A vice president for an Aurora roofing company harassed Black and female employees by subjecting them to racial slurs and explicit comments about their bodies, the U.S. Equal Employment Opportunity Commission alleged in a lawsuit filed Friday.
The EEOC sued Rosemont-based Tecta America and its Aurora-based subsidiary Anthony Roofing in federal court in Chicago after failing to reach a pre-litigation settlement with the companies.
The lawsuit alleged a vice president for Anthony Roofing “routinely” called a Black employee his “slave,” among other offensive racial remarks.
The same executive regularly made sexually explicit comments about female employees, such as by asking one woman if she was “pregnant or just fat,” the EEOC alleged.
The vice president in question, who had hiring and firing power at the company, also suggested that “women did not have a place in the office,” the complaint alleged.

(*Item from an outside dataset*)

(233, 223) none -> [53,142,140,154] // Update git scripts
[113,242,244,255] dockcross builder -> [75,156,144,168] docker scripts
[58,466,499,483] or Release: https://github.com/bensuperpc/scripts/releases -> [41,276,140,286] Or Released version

But harassment at the company was not limited to the vice president, according to the EEOC. Supervisory and nonsupervisory employees alike “also routinely engaged in racial harassment of Black employees,” the lawsuit alleged, including by calling Black employees “boy.”

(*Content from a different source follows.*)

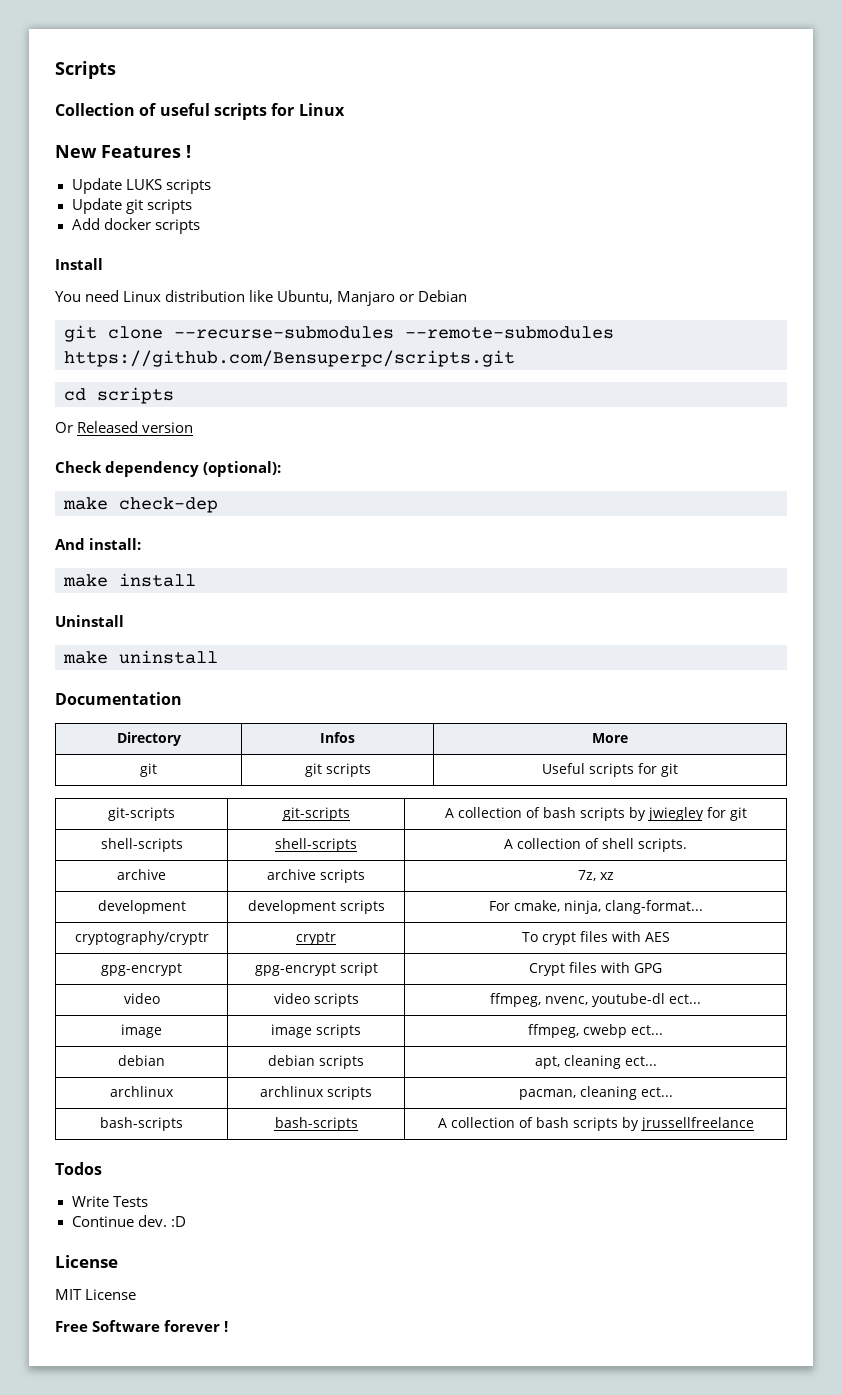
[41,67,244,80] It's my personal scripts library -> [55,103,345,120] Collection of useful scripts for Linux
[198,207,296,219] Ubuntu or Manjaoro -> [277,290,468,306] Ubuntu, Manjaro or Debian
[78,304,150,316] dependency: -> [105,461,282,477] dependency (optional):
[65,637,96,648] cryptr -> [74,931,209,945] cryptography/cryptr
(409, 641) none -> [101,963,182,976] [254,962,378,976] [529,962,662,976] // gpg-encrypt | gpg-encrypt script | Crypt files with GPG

Employees reported the racial and sexual harassment to the company’s human resources department, which failed to take action, the complaint alleged.
Company representatives allegedly responded to harassment complaints dismissively, including by telling one worker that “nothing could be done,” and by warning them not to make complaints to outside agencies, according to the complaint. One worker who reported the alleged racial harassment ended up resigning after the company failed to address it, according to the EEOC.
The lawsuit, which alleges violations of the Civil Rights Act, seeks back pay for the worker who resigned and punitive damages for those subjected to harassment.
Anthony Roofing and Tecta did not immediately respond to requests for comment Tuesday. A status hearing in the case is set in February.